Lots of people, particularly the young, swallow all this as an article of faith, and embrace the notion that ending all animal agriculture is about compassion for animals, as well as fighting for climate. They rightly cite the undeniable horrors of massive industrialised agriculture but seem unaware or unconcerned that in much of the world animal agriculture is a very different thing indeed, practised on a much smaller-scale and in the hands of local people who have derived sustainable livelihoods from it for millennia, and all this with little or no reliance on polluting industry.

Those local people are, luckily for all of us, the real key to why the end of animal agriculture is unlikely ever to be realised. However much the elites seek to manipulate people and agendas, human beings remain individuals with their own beliefs and dreams just as much as they are conditioned social creatures who can, sometimes all to easily, succumb to short-term fashion and peer pressure.

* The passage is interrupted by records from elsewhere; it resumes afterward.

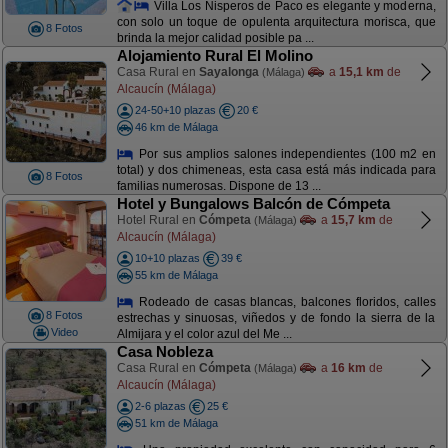
Villa Los Nisperos de Paco es elegante y moderna,
con solo un toque de opulenta arquitectura morisca, que
8 Fotos
brinda la mejor calidad posible pa ...
Alojamiento Rural El Molino
Casa Rural en
Sayalonga
a
15,1 km
de
(Málaga)
Alcaucín (Málaga)
24-50+10 plazas
20 €
46 km de Málaga
Por sus amplios salones independientes (100 m2 en
total) y dos chimeneas, esta casa está más indicada para
8 Fotos
familias numerosas. Dispone de 13 ...
Hotel y Bungalows Balcón de Cómpeta
Hotel Rural en
Cómpeta
a
15,7 km
de
(Málaga)
Alcaucín (Málaga)
10+10 plazas
39 €
55 km de Málaga
Rodeado de casas blancas, balcones floridos, calles
8 Fotos
estrechas y sinuosas, viñedos y de fondo la sierra de la
Video
Almijara y el color azul del Me ...
Casa Nobleza
Casa Rural en
Cómpeta
a
16 km
de
(Málaga)
Alcaucín (Málaga)
2-6 plazas
25 €
51 km de Málaga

Even the most vigorous and violent attempts at imposing total control over any population inevitably fosters a resistance where, eventually, a plurality of belief and action is rekindled. Such human spirit, or whatever one calls it, proves time and again the overwhelming and resilient strength in human diversity.

Alps, Europe.

The key lesson of history is that there is no single right way to live and be, and there is nothing in history to suggest any single way of life is ever likely to dominate totally. That simple fact will save humankind from the dream of those who want to end all animal agriculture. It’s really a nightmare which points not towards an innocent and childish Garden of Eden of healthy plant-based diets and compassion for all creatures, but to the end of most human life. Indeed, that may well be what some campaigners seek. As 1980 Earth First! chants make clear, some fundamentalist environmentalists believe, “Billions are living that should be dead,” concluding with the whoop, “Fuck the human race.” Perhaps the original stimulus, a fear of and disgust with human sexual desire and reproduction, is not so far away.